Circuit design text data
──────────
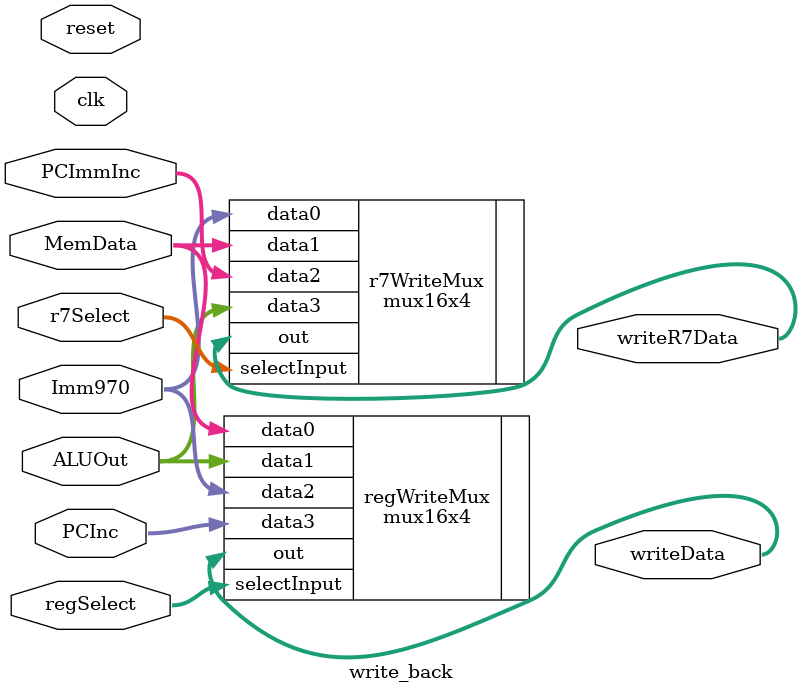
<source format=v>


module write_back(clk, reset, Imm970, MemData, PCImmInc, ALUOut, PCInc, regSelect, r7Select, writeData, writeR7Data);

	output [15:0] writeData, writeR7Data;
	input  [15:0] Imm970, MemData, PCImmInc, ALUOut, PCInc;
	input  [ 1:0] r7Select;
	input  [ 1:0] regSelect;
	input         clk, reset;

	mux16x4 regWriteMux(.data0(MemData), .data1(ALUOut), .data2(Imm970), .data3(PCInc), .selectInput(regSelect), .out(writeData));
	mux16x4 r7WriteMux(.data0(Imm970), .data1(MemData), .data2(PCImmInc), .data3(ALUOut), .selectInput(r7Select), .out(writeR7Data));

endmodule



</source>
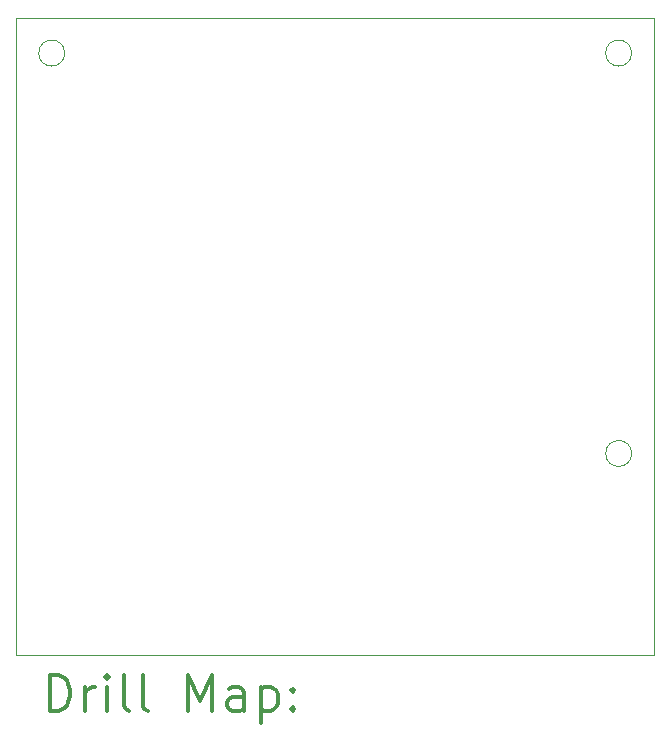
<source format=gbr>
%FSLAX45Y45*%
G04 Gerber Fmt 4.5, Leading zero omitted, Abs format (unit mm)*
G04 Created by KiCad (PCBNEW (5.1.10)-1) date 2021-12-21 20:21:54*
%MOMM*%
%LPD*%
G01*
G04 APERTURE LIST*
%TA.AperFunction,Profile*%
%ADD10C,0.050000*%
%TD*%
%ADD11C,0.200000*%
%ADD12C,0.300000*%
G04 APERTURE END LIST*
D10*
X18610000Y-13190000D02*
G75*
G03*
X18610000Y-13190000I-110000J0D01*
G01*
X13810000Y-9800000D02*
G75*
G03*
X13810000Y-9800000I-110000J0D01*
G01*
X18610000Y-9800000D02*
G75*
G03*
X18610000Y-9800000I-110000J0D01*
G01*
X18800000Y-9500000D02*
X18800000Y-14900000D01*
X13400000Y-9500000D02*
X18800000Y-9500000D01*
X13400000Y-14900000D02*
X13400000Y-9500000D01*
X18800000Y-14900000D02*
X13400000Y-14900000D01*
D11*
D12*
X13683928Y-15368214D02*
X13683928Y-15068214D01*
X13755357Y-15068214D01*
X13798214Y-15082500D01*
X13826786Y-15111071D01*
X13841071Y-15139643D01*
X13855357Y-15196786D01*
X13855357Y-15239643D01*
X13841071Y-15296786D01*
X13826786Y-15325357D01*
X13798214Y-15353929D01*
X13755357Y-15368214D01*
X13683928Y-15368214D01*
X13983928Y-15368214D02*
X13983928Y-15168214D01*
X13983928Y-15225357D02*
X13998214Y-15196786D01*
X14012500Y-15182500D01*
X14041071Y-15168214D01*
X14069643Y-15168214D01*
X14169643Y-15368214D02*
X14169643Y-15168214D01*
X14169643Y-15068214D02*
X14155357Y-15082500D01*
X14169643Y-15096786D01*
X14183928Y-15082500D01*
X14169643Y-15068214D01*
X14169643Y-15096786D01*
X14355357Y-15368214D02*
X14326786Y-15353929D01*
X14312500Y-15325357D01*
X14312500Y-15068214D01*
X14512500Y-15368214D02*
X14483928Y-15353929D01*
X14469643Y-15325357D01*
X14469643Y-15068214D01*
X14855357Y-15368214D02*
X14855357Y-15068214D01*
X14955357Y-15282500D01*
X15055357Y-15068214D01*
X15055357Y-15368214D01*
X15326786Y-15368214D02*
X15326786Y-15211071D01*
X15312500Y-15182500D01*
X15283928Y-15168214D01*
X15226786Y-15168214D01*
X15198214Y-15182500D01*
X15326786Y-15353929D02*
X15298214Y-15368214D01*
X15226786Y-15368214D01*
X15198214Y-15353929D01*
X15183928Y-15325357D01*
X15183928Y-15296786D01*
X15198214Y-15268214D01*
X15226786Y-15253929D01*
X15298214Y-15253929D01*
X15326786Y-15239643D01*
X15469643Y-15168214D02*
X15469643Y-15468214D01*
X15469643Y-15182500D02*
X15498214Y-15168214D01*
X15555357Y-15168214D01*
X15583928Y-15182500D01*
X15598214Y-15196786D01*
X15612500Y-15225357D01*
X15612500Y-15311071D01*
X15598214Y-15339643D01*
X15583928Y-15353929D01*
X15555357Y-15368214D01*
X15498214Y-15368214D01*
X15469643Y-15353929D01*
X15741071Y-15339643D02*
X15755357Y-15353929D01*
X15741071Y-15368214D01*
X15726786Y-15353929D01*
X15741071Y-15339643D01*
X15741071Y-15368214D01*
X15741071Y-15182500D02*
X15755357Y-15196786D01*
X15741071Y-15211071D01*
X15726786Y-15196786D01*
X15741071Y-15182500D01*
X15741071Y-15211071D01*
M02*

</source>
──────────
▶ _Work task_
What is needed is a verbatim copy of every line in the records above from the one containing "G04 Created by" down to the one containing "X13826786Y-15325357D01*", both included, and nothing more.

▶ _Exercise answer_
G04 Created by KiCad (PCBNEW (5.1.10)-1) date 2021-12-21 20:21:54*
%MOMM*%
%LPD*%
G01*
G04 APERTURE LIST*
%TA.AperFunction,Profile*%
%ADD10C,0.050000*%
%TD*%
%ADD11C,0.200000*%
%ADD12C,0.300000*%
G04 APERTURE END LIST*
D10*
X18610000Y-13190000D02*
G75*
G03*
X18610000Y-13190000I-110000J0D01*
G01*
X13810000Y-9800000D02*
G75*
G03*
X13810000Y-9800000I-110000J0D01*
G01*
X18610000Y-9800000D02*
G75*
G03*
X18610000Y-9800000I-110000J0D01*
G01*
X18800000Y-9500000D02*
X18800000Y-14900000D01*
X13400000Y-9500000D02*
X18800000Y-9500000D01*
X13400000Y-14900000D02*
X13400000Y-9500000D01*
X18800000Y-14900000D02*
X13400000Y-14900000D01*
D11*
D12*
X13683928Y-15368214D02*
X13683928Y-15068214D01*
X13755357Y-15068214D01*
X13798214Y-15082500D01*
X13826786Y-15111071D01*
X13841071Y-15139643D01*
X13855357Y-15196786D01*
X13855357Y-15239643D01*
X13841071Y-15296786D01*
X13826786Y-15325357D01*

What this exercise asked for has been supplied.